The Marks & Spencer 'Intelligent Store' engagement was not about forcing a Zebra answer onto a retail environment. It was about understanding where the real operational opportunity actually sat, even if that meant the answer was smaller, simpler, or outside Zebra’s immediate portfolio. The result was a sharper view of how staffing pressure, device overload, scanning burden, training gaps, and data overload were shaping store operations.

The challenge
The deeper challenge was how a retailer keeps stores running as resources contract.
An example site had seen its staffing budget fall from 3,700 hours a week to 2,000 since opening in 2017, a near 50% reduction. That made the problem much broader than hardware selection. Store managers were already carrying more devices than they could physically manage, including multiple phones, a Honeywell device, and a Surface Pro. Scanning tasks consumed a large share of store time across roles, printer setups were fragmented and wasteful, and many “routine” processes depended on undocumented knowledge transfer rather than explicit training or reporting. At the same time, store-level staff had little appetite for raw data beyond what was necessary to hit KPIs, suggesting that more reporting alone would not solve the issue. The challenge was to identify where the real leverage sat: labor, devices, scanning, training, data interpretation, or shift-to-shift behavior?

My approach
Ethnographic engagements as opportunity-mapping exercises, not simply technology audits.
The framing of the work mattered. The source material explicitly pushes against the assumption that the answer must be a big new product or an obvious Zebra sell. Instead, the right question was where the real opportunity lay for M&S, regardless of whether there was immediate business opportunity for Zebra. I used the site-visit synthesis to structure the problem into practical lenses: Hours, Devices, Scanning, Training, Overload, Pride, and Subscribe. That allowed the work to separate symptoms from levers and to distinguish what was a technology problem from what was really a labor, process, or operating-model problem.
This way of structuring the research turned the visit into a decision-ready view of the store.

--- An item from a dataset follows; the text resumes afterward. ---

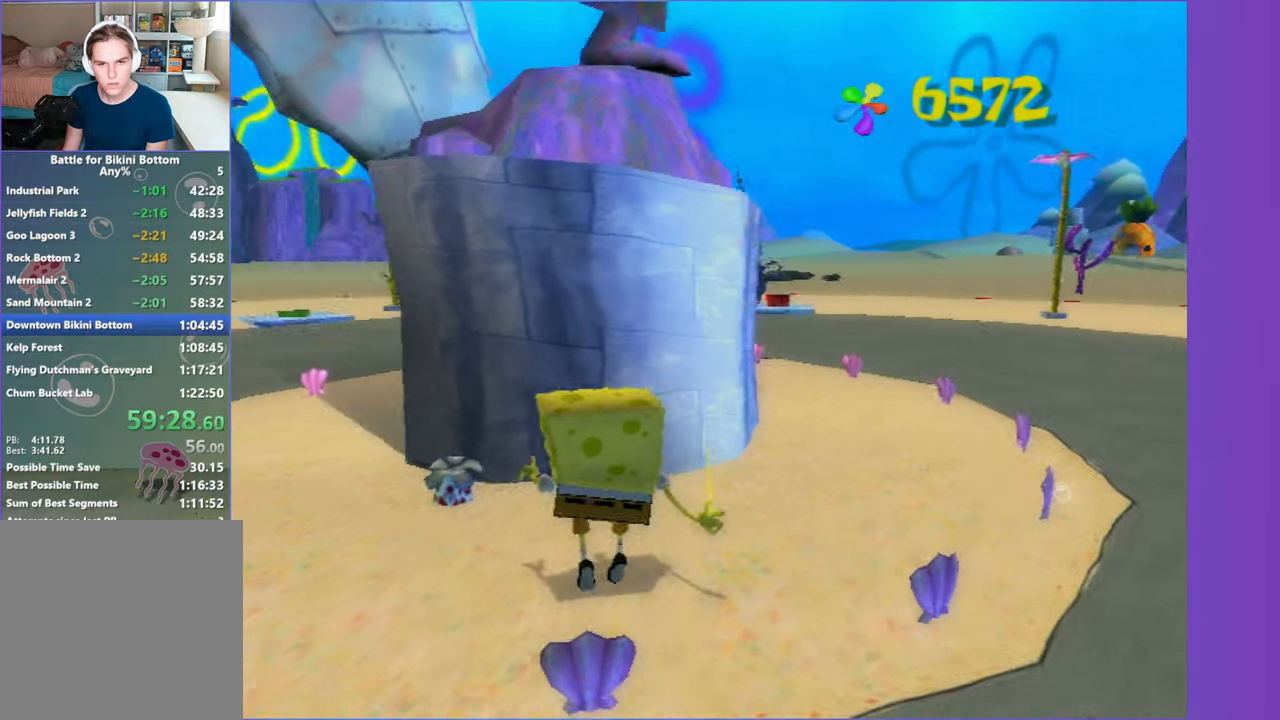
{"buttons": [], "left_stick": "left", "right_stick": "center"}
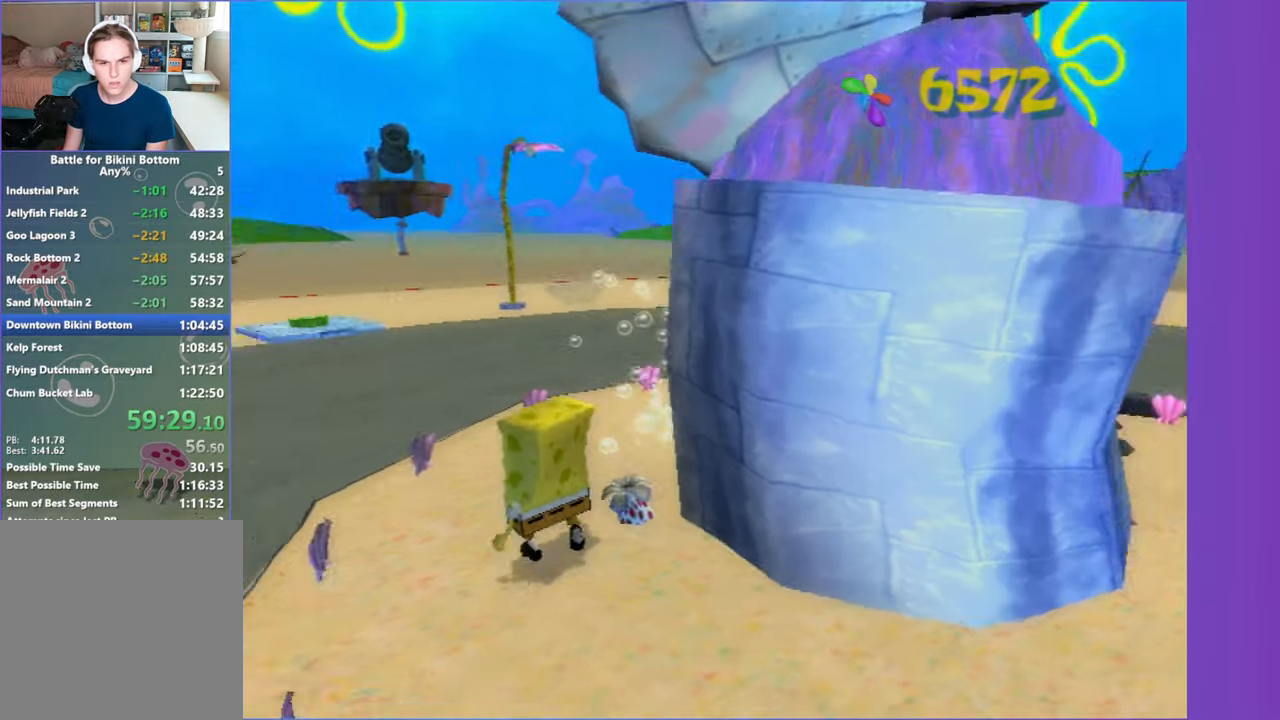
{"buttons": [], "left_stick": "up-left", "right_stick": "center", "button_events": []}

Reduced staffing was not just a background fact, it was shaping every other constraint. Device overload was not just inconvenient, it showed that managers were being asked to carry and switch between too many tools. Scanning was not one task, it was a major part of daily store life across backstage, warehouse, and shelf work. Training was not just an HR issue, it exposed how the operation depended on implicit knowledge and the presence of experienced staff. And “Overload” clarified that the real value of data at store level was not more reports, but actionable insight.


The impact
The work reframed the opportunity from “what Zebra can sell” to “what M&S actually needs in order to operate better.”
That reframing produced a much more useful strategy lens. It highlighted where automation or workflow simplification could help offset staffing reductions, where device consolidation or better fit-for-purpose tools could remove practical strain, and where operational wins might come from surprisingly small interventions rather than major platform shifts. It also sharpened the role of insight versus data: associates did not want reports, but store managers could benefit from clearer interpretations tied to KPIs and action.
One of the most revealing observations was about pride, the idea that one shift preparing well for the next created tangible downstream value, despite there being no formal reward structure for that behavior. That insight opened the door to thinking about rewards and gamification as behavioral levers rather than purely operational fixes.
Overall, the work created a more honest and valuable picture of the store environment: not just where technology existed, but where smaller operational changes, better-fit tools, clearer training, and more usable insight could have disproportionate impact.